**Passage provided:**
======

The Court continued to say that if such state common law claims were allowed, then the federal authorities would "…lose control of the regulatory authority that is at the very core of Medicare generally and the MA program specifically."
On a motion to remand, a Missouri federal district court ruled that ERISA completely preempted all claims arising from a cancellation of coverage, and accordingly dismissed the case.
Plaintiff sued his employer, insurer and agent for various claims, including negligence and fraud in state court for alleged wrongful cancellation of his health insurance coverage. Plaintiff further claimed that the alleged wrongful cancellation prevented him from obtaining timely treatment, causing his medical condition to worsen. Defendants removed the action to federal court and filed a motion to dismiss; plaintiff filed a motion to remand.
Noting that the Supreme Court rejected complete preemption of medical malpractice claims where the defendant is not the plaintiff's treating physician or the employers of the plaintiff's treating physician, the court concluded that plaintiff's state law claims were completely preempted by ERISA and the action was therefore removable to federal court. The Court further granted defendants motion to dismiss the case for failure to state a claim, but granted plaintiff's request to file an amended complaint.
In answering a certified question from the Maryland District Court, the Maryland Court of Appeals held that the state code does not restrict the ability of health maintenance organizations ("HMO") to provide in their contracts that health benefits may be secondary to personal injury protection ("PIP") benefits under an automobile insurance policy.
The issue arose when the plaintiff, Kuei-I Wu ("Plaintiff") sued MAMSI Life and Health Insurance Co. ("MAMSI") after being involved in an automobile accident and receiving treatment pursuant to the PPO plan to which she belonged. The Plaintiff alleged that "MAMSI illegally directs all providers within its healthcare plans that when a patient has been involved in an automobile accident, the providers must collect PIP benefits from the patient's automobile insurer first, before submitting any claims to MAMSI for payment." This scheme, the Plaintiff contended, is in direct violation of section of the Maryland Insurance Code, which provides that PIP benefits "shall be payable without regard to . . . any collateral source of medical, hospital, or wage continuation benefits." In response, MAMSI argued that the law regulates automobile insurers, not health insurers.

======

**Dataset:**
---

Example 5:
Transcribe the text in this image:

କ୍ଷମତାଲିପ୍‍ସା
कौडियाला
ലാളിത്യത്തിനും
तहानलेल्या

======

**Exercise:** Carry on the case summaries on health insurance litigation above, starting right after the sentence that ends "not health insurers."

**Response for this exercise:**
Determining that the plain meaning of the statute was ambiguous, the Court of Appeals looked to the legislative intent and concluded that the law did not apply to HMOs. First, the court explained that the placement of the amended sections in the "Motor Vehicle" subtitle indicated that the provision was meant to apply only to automobile insurance policies, not HMOs. Second, the code defines a "named insured" as "the person denominated in the declarations in a motor vehicle liability policy." Third, the legislative history of the law indicated that the Legislature intended to establish a mechanism to allow insureds to make PIP benefits secondary to a collateral insurer. Finally, portions of the code regulating HMOs are found in entirely different sections than the PIP provision, and they state that HMOs are not otherwise subject to the insurance laws of Maryland. Ultimately, the court concluded that had the Legislature intended to restrict HMO contracts, it would have done so in the code sections regulating HMOs.